#### Pictures with circuit source files:
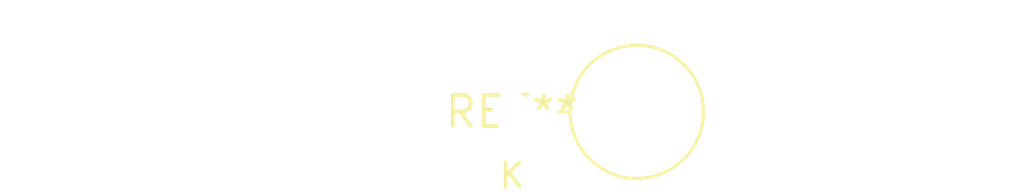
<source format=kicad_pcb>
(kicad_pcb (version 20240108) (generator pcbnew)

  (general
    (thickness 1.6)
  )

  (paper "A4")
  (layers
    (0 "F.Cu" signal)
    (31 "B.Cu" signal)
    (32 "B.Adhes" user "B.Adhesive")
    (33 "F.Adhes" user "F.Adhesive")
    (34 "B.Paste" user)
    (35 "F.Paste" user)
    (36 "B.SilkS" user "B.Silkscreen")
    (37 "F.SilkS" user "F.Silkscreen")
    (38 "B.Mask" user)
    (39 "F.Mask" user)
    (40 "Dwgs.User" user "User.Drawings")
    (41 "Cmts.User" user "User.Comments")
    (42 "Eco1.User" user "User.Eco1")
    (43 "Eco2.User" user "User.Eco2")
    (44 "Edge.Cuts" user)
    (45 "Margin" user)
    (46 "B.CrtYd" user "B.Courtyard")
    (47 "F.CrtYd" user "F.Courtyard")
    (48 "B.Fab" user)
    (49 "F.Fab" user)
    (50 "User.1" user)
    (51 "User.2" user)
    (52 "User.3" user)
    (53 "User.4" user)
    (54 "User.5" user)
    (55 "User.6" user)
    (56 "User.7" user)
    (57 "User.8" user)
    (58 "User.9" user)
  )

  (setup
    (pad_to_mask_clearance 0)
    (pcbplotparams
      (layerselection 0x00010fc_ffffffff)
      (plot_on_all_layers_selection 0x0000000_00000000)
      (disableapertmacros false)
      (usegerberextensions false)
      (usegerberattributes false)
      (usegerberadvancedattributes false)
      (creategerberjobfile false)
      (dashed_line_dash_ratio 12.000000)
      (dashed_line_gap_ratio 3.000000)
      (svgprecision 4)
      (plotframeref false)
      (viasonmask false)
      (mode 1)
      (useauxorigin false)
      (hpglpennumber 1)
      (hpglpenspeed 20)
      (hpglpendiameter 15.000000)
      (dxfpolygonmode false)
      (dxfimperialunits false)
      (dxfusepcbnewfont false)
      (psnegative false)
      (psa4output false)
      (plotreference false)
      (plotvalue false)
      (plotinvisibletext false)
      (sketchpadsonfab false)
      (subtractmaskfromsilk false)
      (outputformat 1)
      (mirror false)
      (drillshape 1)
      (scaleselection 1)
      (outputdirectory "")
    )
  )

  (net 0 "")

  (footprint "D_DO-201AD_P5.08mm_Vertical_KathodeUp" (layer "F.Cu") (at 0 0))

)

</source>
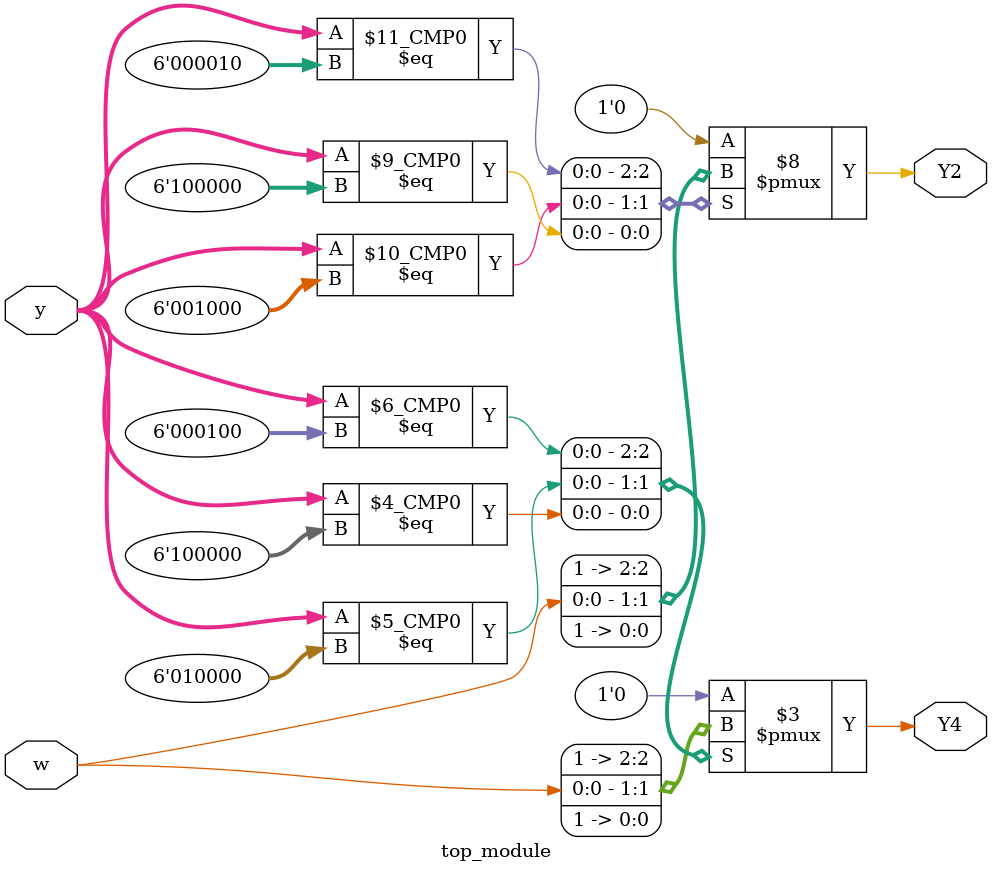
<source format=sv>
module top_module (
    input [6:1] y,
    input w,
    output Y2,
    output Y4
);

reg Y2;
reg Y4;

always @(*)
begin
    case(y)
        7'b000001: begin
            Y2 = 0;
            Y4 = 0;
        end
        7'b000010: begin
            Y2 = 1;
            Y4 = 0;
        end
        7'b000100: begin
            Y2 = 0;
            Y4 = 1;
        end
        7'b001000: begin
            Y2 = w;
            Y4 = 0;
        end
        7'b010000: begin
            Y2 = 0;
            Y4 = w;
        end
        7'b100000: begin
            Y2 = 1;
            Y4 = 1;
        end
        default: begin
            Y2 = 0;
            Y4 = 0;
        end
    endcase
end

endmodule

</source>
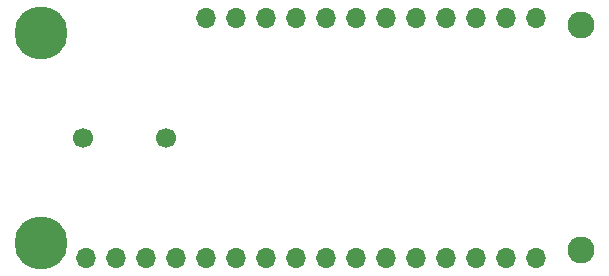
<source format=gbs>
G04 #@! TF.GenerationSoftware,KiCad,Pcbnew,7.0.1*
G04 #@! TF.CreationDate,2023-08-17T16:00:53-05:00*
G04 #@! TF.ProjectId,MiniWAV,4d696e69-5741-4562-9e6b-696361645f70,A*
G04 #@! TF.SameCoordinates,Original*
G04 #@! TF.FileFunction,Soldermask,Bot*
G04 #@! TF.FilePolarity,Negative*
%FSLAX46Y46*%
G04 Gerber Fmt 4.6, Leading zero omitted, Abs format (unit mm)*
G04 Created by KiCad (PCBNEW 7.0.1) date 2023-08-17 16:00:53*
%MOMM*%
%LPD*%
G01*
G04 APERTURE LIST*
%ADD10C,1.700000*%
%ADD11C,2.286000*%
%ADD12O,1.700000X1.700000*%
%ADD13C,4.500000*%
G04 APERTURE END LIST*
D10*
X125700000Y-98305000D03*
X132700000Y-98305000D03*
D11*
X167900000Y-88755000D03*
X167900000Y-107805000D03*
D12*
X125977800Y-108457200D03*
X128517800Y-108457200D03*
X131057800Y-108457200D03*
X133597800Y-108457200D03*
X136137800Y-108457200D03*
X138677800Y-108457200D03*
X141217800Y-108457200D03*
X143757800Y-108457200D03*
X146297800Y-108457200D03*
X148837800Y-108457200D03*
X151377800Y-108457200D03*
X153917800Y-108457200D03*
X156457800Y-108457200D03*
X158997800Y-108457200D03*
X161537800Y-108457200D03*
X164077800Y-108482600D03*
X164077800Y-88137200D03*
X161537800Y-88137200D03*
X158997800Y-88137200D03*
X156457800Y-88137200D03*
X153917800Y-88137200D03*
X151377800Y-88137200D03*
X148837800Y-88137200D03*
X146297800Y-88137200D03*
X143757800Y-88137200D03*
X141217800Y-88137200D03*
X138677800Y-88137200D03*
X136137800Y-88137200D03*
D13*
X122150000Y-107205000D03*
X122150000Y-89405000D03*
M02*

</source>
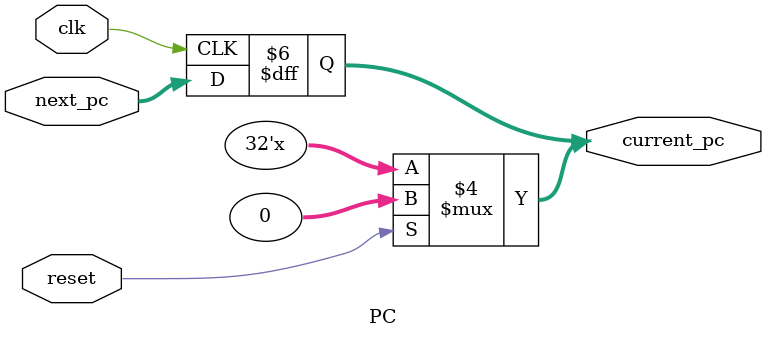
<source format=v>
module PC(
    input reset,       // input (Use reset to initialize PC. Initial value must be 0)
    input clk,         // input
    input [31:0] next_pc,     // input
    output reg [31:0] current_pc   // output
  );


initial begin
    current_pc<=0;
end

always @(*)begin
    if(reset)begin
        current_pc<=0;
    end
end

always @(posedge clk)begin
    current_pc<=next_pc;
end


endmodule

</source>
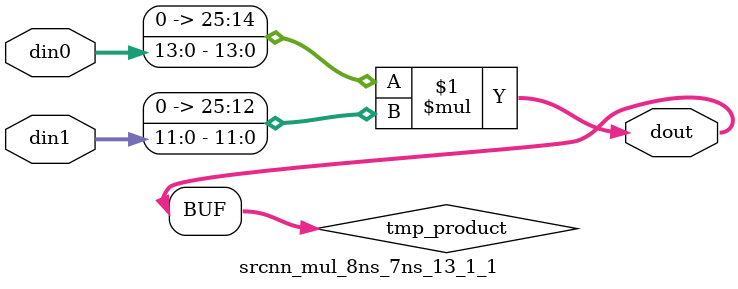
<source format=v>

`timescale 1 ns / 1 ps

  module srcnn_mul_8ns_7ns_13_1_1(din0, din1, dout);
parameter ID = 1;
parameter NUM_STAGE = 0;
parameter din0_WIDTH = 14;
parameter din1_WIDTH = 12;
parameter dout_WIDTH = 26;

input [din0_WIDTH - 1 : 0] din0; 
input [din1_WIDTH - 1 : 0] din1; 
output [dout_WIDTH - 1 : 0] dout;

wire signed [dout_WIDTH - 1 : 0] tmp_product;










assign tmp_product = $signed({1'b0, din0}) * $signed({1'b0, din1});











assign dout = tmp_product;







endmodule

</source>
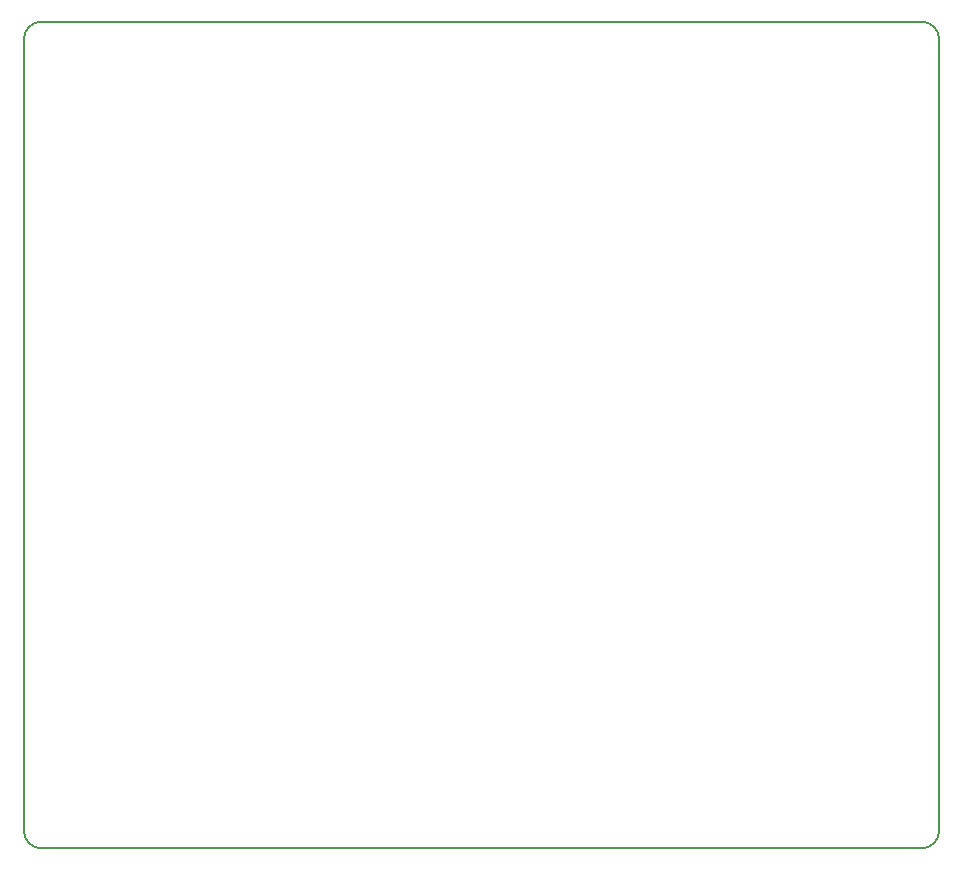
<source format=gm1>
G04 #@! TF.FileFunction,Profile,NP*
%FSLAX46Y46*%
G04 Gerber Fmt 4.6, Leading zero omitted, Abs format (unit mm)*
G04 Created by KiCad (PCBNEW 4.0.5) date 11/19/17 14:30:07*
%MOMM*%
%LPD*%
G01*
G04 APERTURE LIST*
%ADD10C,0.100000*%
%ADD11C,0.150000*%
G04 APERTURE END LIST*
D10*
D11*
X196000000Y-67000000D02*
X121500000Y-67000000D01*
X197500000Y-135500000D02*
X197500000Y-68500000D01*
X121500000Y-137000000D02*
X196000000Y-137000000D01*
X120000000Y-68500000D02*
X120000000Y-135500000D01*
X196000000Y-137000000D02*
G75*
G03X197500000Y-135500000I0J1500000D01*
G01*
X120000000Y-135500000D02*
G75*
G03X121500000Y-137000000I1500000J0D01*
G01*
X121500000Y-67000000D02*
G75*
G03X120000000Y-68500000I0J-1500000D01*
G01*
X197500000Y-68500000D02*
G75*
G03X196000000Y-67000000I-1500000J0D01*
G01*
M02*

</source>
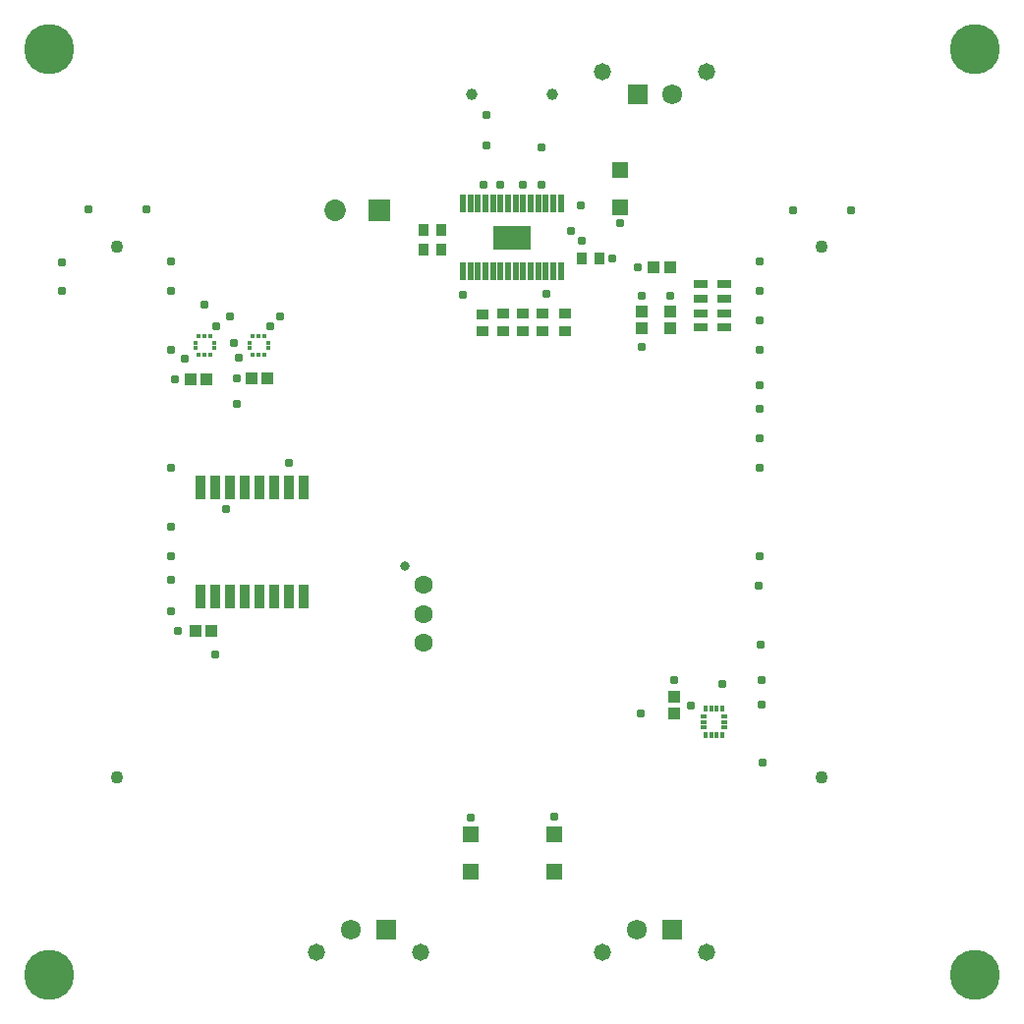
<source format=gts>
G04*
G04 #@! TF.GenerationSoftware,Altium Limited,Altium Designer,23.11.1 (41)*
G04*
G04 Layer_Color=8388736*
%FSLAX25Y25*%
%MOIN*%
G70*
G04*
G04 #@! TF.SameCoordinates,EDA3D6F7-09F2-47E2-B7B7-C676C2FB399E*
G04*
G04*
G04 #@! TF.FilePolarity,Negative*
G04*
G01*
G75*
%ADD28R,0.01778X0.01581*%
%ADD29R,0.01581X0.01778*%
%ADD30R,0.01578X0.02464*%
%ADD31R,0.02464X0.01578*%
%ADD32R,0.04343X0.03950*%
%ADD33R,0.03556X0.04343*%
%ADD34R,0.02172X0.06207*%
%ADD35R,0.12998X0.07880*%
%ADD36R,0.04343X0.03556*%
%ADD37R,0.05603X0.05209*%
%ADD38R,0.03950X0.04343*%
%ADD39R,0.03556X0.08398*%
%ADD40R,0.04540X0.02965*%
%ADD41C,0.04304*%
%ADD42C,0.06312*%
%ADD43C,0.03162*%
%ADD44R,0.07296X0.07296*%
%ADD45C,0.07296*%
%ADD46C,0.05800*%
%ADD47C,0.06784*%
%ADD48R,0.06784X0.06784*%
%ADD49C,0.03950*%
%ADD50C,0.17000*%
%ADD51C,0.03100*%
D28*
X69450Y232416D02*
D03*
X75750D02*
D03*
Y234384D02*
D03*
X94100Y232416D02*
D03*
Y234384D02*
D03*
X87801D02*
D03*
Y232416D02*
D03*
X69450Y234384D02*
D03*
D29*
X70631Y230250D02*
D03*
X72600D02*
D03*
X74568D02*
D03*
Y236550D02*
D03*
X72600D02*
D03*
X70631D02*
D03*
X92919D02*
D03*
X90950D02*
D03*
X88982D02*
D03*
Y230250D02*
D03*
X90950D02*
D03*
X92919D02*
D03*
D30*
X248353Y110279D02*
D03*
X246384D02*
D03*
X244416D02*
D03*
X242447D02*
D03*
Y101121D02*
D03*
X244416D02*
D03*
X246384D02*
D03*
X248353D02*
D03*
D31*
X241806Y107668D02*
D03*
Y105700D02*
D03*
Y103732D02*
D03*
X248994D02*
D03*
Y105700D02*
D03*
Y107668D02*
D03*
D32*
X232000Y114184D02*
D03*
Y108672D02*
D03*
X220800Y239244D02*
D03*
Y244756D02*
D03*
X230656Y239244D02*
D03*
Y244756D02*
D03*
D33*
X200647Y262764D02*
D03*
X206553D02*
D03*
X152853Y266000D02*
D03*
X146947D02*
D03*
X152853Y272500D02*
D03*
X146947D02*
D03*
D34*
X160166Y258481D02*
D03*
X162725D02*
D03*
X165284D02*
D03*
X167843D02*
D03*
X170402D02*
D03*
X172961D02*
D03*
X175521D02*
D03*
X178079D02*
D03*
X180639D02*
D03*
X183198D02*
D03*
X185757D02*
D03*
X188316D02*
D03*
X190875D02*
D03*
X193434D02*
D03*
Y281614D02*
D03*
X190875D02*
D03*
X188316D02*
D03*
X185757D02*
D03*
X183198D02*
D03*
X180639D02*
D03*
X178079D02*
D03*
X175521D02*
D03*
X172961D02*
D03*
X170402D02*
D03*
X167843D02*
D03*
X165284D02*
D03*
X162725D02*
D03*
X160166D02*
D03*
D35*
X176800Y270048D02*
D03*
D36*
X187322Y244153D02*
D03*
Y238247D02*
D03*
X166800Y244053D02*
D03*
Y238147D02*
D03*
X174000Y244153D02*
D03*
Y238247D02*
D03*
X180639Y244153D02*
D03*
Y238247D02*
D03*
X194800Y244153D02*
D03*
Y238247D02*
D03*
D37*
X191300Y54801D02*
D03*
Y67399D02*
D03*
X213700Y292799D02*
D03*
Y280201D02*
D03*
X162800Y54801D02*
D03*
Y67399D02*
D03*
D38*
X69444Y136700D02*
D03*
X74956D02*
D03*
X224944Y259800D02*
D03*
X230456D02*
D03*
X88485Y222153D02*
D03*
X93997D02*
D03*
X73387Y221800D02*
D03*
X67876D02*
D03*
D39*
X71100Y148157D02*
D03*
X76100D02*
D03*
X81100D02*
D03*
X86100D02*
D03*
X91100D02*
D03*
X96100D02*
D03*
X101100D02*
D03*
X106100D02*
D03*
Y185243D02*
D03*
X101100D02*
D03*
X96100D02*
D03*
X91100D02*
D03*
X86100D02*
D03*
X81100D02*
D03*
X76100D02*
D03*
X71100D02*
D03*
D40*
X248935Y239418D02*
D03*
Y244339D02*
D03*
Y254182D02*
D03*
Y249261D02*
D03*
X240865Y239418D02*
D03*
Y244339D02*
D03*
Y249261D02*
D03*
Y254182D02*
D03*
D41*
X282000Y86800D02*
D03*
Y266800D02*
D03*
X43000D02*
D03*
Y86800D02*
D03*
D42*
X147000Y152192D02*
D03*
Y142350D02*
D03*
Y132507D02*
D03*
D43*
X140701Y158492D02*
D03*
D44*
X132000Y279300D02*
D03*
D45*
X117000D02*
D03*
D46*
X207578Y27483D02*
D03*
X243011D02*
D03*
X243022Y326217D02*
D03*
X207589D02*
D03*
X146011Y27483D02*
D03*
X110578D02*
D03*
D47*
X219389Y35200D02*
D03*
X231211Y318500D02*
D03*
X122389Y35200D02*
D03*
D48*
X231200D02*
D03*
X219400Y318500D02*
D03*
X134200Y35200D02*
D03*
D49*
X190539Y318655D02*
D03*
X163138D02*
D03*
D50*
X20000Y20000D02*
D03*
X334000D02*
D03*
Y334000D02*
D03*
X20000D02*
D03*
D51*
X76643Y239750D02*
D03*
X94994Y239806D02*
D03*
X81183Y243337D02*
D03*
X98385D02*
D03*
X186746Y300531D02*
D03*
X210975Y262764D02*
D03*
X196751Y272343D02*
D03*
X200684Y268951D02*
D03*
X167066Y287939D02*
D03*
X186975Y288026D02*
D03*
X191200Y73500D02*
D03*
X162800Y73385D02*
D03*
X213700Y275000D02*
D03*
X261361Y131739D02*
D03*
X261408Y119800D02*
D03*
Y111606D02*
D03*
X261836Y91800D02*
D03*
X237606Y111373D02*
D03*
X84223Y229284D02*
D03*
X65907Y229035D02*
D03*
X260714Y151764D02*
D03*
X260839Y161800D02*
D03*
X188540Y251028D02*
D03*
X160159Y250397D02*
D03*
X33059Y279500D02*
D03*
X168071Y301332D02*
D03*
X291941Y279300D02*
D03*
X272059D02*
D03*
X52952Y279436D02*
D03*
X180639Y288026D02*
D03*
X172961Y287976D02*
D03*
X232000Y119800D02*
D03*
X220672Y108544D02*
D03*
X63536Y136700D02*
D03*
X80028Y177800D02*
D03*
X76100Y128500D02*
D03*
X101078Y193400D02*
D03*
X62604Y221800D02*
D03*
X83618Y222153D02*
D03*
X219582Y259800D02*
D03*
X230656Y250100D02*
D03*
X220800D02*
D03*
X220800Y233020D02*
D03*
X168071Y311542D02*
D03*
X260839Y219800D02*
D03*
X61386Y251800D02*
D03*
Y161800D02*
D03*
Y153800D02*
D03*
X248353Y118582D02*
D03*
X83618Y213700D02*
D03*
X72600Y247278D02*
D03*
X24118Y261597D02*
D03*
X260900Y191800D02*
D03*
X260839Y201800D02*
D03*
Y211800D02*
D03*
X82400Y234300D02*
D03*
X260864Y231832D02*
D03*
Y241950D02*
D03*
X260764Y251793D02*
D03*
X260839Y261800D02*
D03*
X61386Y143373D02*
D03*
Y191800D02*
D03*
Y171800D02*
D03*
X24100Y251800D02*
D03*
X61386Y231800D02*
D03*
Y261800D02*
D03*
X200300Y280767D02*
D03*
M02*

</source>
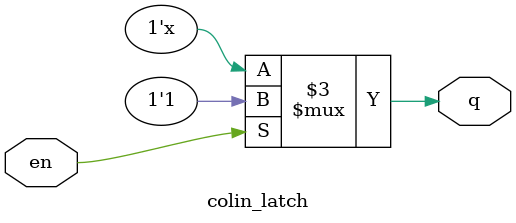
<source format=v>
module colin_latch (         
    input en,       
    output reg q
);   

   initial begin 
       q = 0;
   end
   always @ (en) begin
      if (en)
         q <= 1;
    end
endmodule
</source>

#### What is required:
Within the data, how many lines hold the string "parameter"? Answer with the number and nothing more.

#### Output below:
5